Wednesday, April 18, 2018
Professor Susan Ayres' forthcoming article Claudia Rankine’s “Citizen”: Documenting and Protesting America’s Halting March Toward Racial Justice and Equality, provides a critical review of Claudia Rankin's multi-genre book "Citizen."
Here is the abstract to this timely article:
"After the first election of President Barak Obama in 2008, there was a sense that the United States had reached a post-racial phase in its history. That sentiment was relatively short-lived, because by 2013, when Michael Brown was killed in Ferguson, it was clear that President Obama’s election was not transformative. More recently, during the presidential campaign and after the election of President Donald Trump in 2016, undisguised racism in the United States has reared its ugly head. Activists such as the Reverend Al Sharpton have been outspoken in their criticism of President Trump. Sharpton has claimed, “Everything King fought so tirelessly for is under attack once again.” Similarly, poet and activist Claudia Rankine considers the Trump Administration to be “about the primacy of whiteness,” and that as citizens, we must discuss and confront the concept of white privilege which undergirds our society. Rankine does this in Citizen, a multi-genre work that documents racist microaggresssions and macroaggressions. In this article, Citizen is analyzed using the tools of critical race theory and rhetoric for its potential to effect change in the fight for racial justice and equality."
And here is an excerpt:
"A stunning and powerful work, Citizen’s documentary poems and art gallery of images may not trigger a revolution, but Rankine’s use of epideictic rhetoric encourages new perspectives and critical reflection and inspires the “possibility of social transformation. Rankine personally hopes for transformation, as she says in an interview: “I believe in possibility.

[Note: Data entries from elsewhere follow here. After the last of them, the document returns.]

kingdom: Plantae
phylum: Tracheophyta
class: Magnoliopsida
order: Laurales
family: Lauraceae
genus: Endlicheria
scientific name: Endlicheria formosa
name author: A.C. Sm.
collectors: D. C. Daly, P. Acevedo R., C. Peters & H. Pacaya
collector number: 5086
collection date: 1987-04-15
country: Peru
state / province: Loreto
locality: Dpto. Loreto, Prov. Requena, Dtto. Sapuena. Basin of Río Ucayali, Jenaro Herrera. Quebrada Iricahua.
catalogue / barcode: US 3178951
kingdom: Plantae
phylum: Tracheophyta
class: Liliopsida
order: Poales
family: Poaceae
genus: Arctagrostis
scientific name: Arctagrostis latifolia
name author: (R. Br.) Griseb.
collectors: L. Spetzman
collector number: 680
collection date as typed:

I believe in the possibility of another way of being.” In another interview, Rankine comments, “The experience of writing it, which might or might not be the experience of reading it, was to see my community a little better, to see it, to understand my place in it, to know how it sounds, what it looks like, and yet, to stay on my street anyway.” Rankine’s belief in possibility and her tenacity inform a reading of Citizen."